■ Listed records
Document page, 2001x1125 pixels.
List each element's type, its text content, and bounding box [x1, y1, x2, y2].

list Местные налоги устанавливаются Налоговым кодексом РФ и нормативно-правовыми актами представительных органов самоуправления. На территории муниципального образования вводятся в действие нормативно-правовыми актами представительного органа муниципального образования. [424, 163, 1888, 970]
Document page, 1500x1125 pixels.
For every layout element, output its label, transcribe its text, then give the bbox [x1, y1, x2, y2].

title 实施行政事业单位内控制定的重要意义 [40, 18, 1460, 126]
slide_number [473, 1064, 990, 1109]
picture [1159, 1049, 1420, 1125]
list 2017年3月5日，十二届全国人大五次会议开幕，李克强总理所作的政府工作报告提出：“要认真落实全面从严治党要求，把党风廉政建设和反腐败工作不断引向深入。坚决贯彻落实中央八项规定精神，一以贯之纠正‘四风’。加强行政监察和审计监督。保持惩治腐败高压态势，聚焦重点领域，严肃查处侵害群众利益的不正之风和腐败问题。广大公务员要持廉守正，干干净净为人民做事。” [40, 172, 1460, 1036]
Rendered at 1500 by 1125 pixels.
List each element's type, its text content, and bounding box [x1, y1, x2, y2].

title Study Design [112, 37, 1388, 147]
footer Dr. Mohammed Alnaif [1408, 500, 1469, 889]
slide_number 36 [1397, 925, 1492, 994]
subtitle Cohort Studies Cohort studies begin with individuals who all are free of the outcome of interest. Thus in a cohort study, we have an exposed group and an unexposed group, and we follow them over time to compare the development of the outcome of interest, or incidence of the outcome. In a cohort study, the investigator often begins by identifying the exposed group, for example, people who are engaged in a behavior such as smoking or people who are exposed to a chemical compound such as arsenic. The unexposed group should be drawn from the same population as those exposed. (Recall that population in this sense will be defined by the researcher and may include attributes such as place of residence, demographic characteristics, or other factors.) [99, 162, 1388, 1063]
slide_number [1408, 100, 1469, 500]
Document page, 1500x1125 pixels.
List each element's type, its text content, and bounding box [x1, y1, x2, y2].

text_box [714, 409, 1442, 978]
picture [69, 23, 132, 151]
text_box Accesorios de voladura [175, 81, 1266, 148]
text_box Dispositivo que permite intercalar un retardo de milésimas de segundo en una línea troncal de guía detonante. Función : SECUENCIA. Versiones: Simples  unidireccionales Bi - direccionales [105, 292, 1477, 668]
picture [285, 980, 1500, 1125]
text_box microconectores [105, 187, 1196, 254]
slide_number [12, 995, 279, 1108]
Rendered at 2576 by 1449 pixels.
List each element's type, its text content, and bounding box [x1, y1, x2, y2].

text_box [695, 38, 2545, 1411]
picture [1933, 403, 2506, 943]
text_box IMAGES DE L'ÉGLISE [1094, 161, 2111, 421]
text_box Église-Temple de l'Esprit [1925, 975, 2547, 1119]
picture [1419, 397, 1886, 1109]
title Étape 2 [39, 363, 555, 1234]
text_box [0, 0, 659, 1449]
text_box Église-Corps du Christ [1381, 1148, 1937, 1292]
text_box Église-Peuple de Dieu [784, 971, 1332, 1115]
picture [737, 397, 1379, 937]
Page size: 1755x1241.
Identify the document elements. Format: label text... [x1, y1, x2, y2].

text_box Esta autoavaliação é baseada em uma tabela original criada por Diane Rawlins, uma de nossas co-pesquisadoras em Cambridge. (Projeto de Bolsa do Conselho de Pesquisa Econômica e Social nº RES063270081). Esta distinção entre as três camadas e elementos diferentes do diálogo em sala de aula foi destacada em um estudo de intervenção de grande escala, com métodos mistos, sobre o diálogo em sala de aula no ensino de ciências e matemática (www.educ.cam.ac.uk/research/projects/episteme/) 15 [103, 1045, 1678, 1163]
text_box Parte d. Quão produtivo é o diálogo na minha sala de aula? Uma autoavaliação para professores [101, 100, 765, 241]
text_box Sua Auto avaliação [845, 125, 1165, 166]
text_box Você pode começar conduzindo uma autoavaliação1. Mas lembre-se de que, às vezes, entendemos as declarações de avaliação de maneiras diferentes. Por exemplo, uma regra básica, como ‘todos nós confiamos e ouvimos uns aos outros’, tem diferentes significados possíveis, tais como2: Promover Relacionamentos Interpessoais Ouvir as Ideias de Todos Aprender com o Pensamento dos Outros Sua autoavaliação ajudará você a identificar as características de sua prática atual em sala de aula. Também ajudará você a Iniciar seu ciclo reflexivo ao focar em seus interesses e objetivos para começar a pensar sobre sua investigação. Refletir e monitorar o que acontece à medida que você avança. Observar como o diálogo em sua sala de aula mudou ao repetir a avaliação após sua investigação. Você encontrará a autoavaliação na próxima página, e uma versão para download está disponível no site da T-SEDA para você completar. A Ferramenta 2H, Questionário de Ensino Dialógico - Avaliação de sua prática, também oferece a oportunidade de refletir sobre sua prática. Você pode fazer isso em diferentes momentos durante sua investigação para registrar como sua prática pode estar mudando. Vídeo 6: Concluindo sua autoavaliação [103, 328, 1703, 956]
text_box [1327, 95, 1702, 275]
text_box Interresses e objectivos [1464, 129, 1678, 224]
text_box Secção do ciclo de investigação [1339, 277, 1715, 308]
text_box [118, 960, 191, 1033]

■ Task
From the entries above, copy each line holding "Rendered".

■ Answer section
Rendered at 1500 by 1125 pixels.
Rendered at 2576 by 1449 pixels.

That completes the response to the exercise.